Kadere iman, imanın kemalidir (9): Kadersiz Kur'an olur mu?

Yaratış elbetteki yapıcılıktır. Ve yapıcılık yıkıcılık gibi değildir. İkisi de fiildir, fakat mahiyetleri farklıdır. Yapıcılık, gelişigüzellik değil, belirginlik ister. Tesadüf değil, düzen ister. Kader konusunda inkârcılarının en temelde anlayamadığı şey şu sanırım: "Bilmek yıkmaktan sonra gelir de yapmaktan sonra gelemez." Düzen bilmeksiz yaratılamaz. Birşeyin yaratılışı onun nasıl yaratılacağını bilmeden olamaz. Yani yaratılış sadece kudretle değil ilimle de ilişkilidir. Öncesinde (bu öncelik-sonralık beşerin sınırlılığı için geçerlidir) ilim olmayan yaratış olamaz. Bir dönem reklamlarda da vurgulandığı gibi: "Kontrolsüz güç, güç değildir." Öncesinde ilim olmayan fiil yıkıcıdır. Kudreti kontrolde tutan ilmin kalıbıdır. Yani sınırların belirginliğidir.

Peki, yaratılış sadece ilim ve kudretle mi ilişkilidir? Elbette hayır. Bir fiilin vücuda gelebilmesi için gereken üçüncü öğe de iradedir. İlimle kudret arasındaki bağı kuran odur. Nasıl yapılacağını bildiğiniz o kadar çok şey vardır ki, eğer onlardan birisini seçmezseniz, kudretiniz hiçbirisini elinize vermez. Yapmasını bildiğiniz yüzlerce yemek olabilir. Ama akşama ne yapacağınıza karar vermediğiniz sürece misafirleriniz açlık riskiyle karşı karşıyadır.

Kadere imanımız da, aslında, yaratışın ilim ve irade ile olan ilgisini kabulümüzdür.

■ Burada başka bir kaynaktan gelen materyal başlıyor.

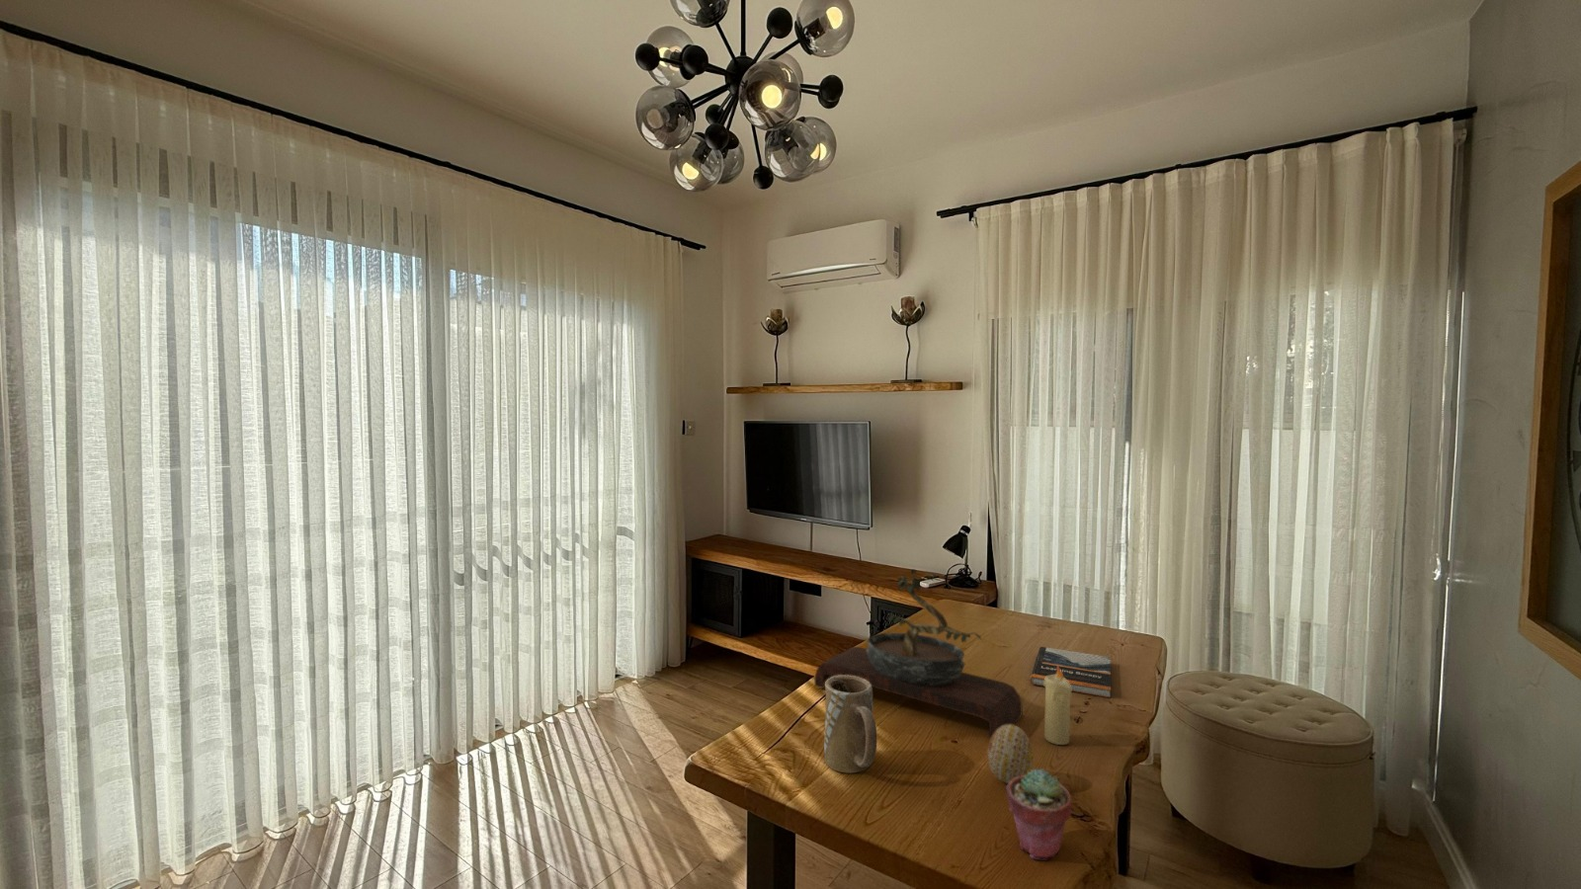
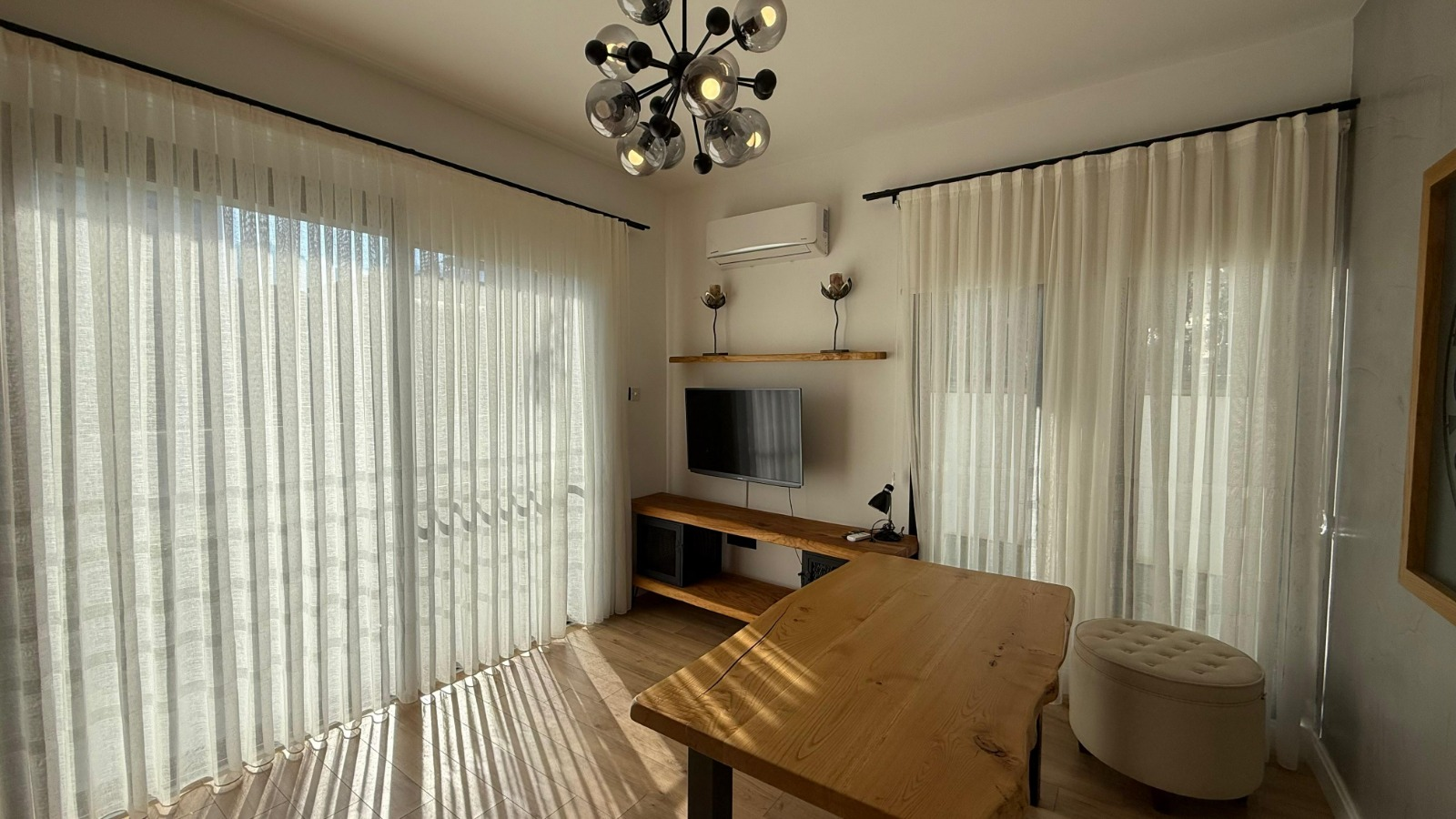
- bonsai tree [813,568,1023,739]
- decorative egg [986,725,1034,785]
- mug [823,675,877,774]
- book [1028,646,1112,698]
- potted succulent [1004,767,1073,862]
- candle [1044,665,1073,746]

Tevhide inananlar için yaratışın ilim ve irade boyutunu, kaçınılmaz bir şekilde, 'kader' ifade eder. Bediüzzaman'ın 'Birşeyin neticesi, semeresi evvel düşünülür. Demek, vücuden en âhir, mânen de en evveldir...' ifadesi yapıcılığın yıkıcılıktan farkını da ortaya koyar. Eğer ilimle belirli ve iradeyle seçilmiş bir hedefe doğru gitmiyorsa fiileriniz, o bir yaratış değil, ancak yokediştir. Allah'ın rububiyeti, yani terbiye ediciliği, eğer (hâşâ) ulaşılacak kemalden haberdar olmayan bir rububiyet ise, nasıl o kemale ulaştıracaktır? Kader inkârcılarının ilk önce hesaplaşmaları gereken şey şudur: Öncesinde bir ilim ve irade olmadan yaratılış salt kudretle nasıl açıklanacaktır?

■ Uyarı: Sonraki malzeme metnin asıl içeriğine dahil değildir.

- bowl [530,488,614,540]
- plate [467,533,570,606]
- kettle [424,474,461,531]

Yine mürşidimin sıklıkla ifade ettiği, 'insanın elinin hayırda kısa, şerde uzun oluşu' yoksun olduğu ilim penceresinden anlaşılabilir. İnsan yaptığı fiilerin ne kadarının sonuçlarına/içeriğine ilmiyle kaildir? Bu cahilliği nedeniyle yapacaklarının şerre yakın olması kaçınılmazdır. Çünkü ilimsiz eylem yıkıcılığa yaklaşır. Evet, Allah, bazı şeyleri onun istemesi üzerine yaratmaktadır. Fakat bu yaratışın içeriğini veya sonuçlarını taşıyacak ilim insanda bulunmamaktadır. Bu yoksunluk nedeniyle istemesinin yapış mı/yıkış mı olduğunu ayırabilmesi güçtür. Şeriat bu noktada bize 'yapıcıların' ve 'yıkıcıların' neler olduğunu tarif ederek kolaylık sağlar. Aleyhissalatuvesselam buyurur: "Din kolaylıktır." Biz bu âlemde yaşarız. Bu âlemde işleriz. Bu âlemde eyleriz. Fakat bu âlemi yıkmamak için gerekli olan kuşatıcı ilimden bihaberiz.

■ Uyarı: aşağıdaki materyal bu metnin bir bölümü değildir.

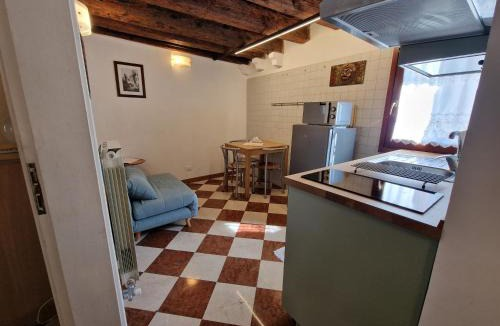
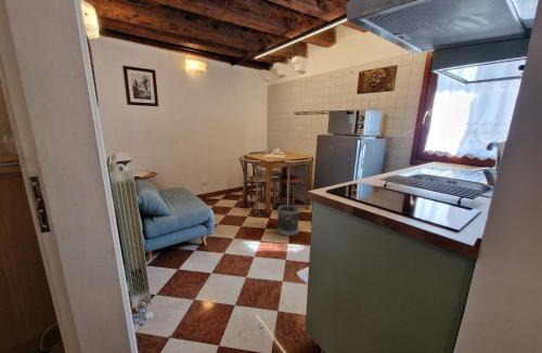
+ wastebasket [276,204,300,237]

Bediüzzaman'ın "Madem ki yapar ve bilir; elbette konuşur..." cümlesi de kaderin yaratış, vahiy ve nübüvvetle olan ilgisini karşıkonulmaz bir şekilde ortaya koyar. Allah'ın yapması bilmesiyle ilişkili olduğu gibi, konuşması da yapması ve bilmesiyle ilişkilidir. Aslında ilim, irade ve kudret dediğimiz üçlü 'yaratış' üzerinden bize önce şunu söyler: Allah, mahlukatıyla ilgilidir. İlgilidir ki, yaratmıştır. Bu ilginin seviyesi ise yaratışı ve bilişi gibi sonsuzdur. Kur'an'daki ifadeleriyle, 'insana şah damarından yakın olan' veya 'kişi ile kalbi arasına giren' Allah, ilahlığının şanı olarak böyledir. Zira şah damarını yaratanın şah damarından, kişiyi ve kalbini yaratanın kişiden ve kalpten daha uzakta olması düşünülemez. Bu yakınlık elbette mekansal bir yakınlık değil, yaratışın ve bilişin haber verdiği ilgi yakınlığıdır. Kader böylesi bir yakınlıktan haber verir.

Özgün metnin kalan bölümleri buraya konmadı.